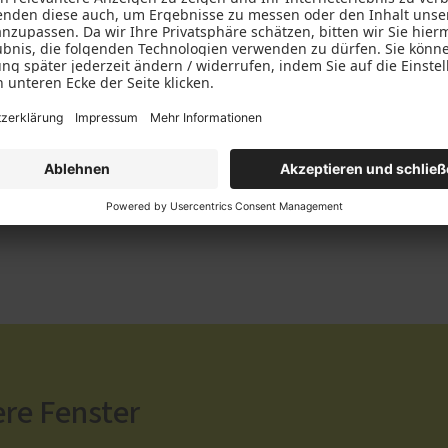
n?
 Material, Verglasung und viele weitere Faktoren sind bei 
eben Ihnen den Überblick. Vereinbaren Sie einfach einen Ter
ere Fenster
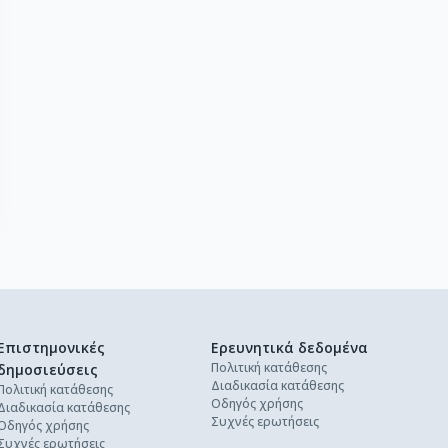
Επιστημονικές
Ερευνητικά δεδομένα
Πολιτική κατάθεσης
δημοσιεύσεις
Διαδικασία κατάθεσης
Πολιτική κατάθεσης
Οδηγός χρήσης
Διαδικασία κατάθεσης
Συχνές ερωτήσεις
Οδηγός χρήσης
Συχνές ερωτήσεις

-*-

*Exercise brief*. Repeat the material above exactly. Leave every picture out of it.

*Answer for this exercise*.
n?
 Material, Verglasung und viele weitere Faktoren sind bei 
eben Ihnen den Überblick. Vereinbaren Sie einfach einen Ter
ere Fenster
Επιστημονικές
Ερευνητικά δεδομένα
Πολιτική κατάθεσης
δημοσιεύσεις
Διαδικασία κατάθεσης
Πολιτική κατάθεσης
Οδηγός χρήσης
Διαδικασία κατάθεσης
Συχνές ερωτήσεις
Οδηγός χρήσης
Συχνές ερωτήσεις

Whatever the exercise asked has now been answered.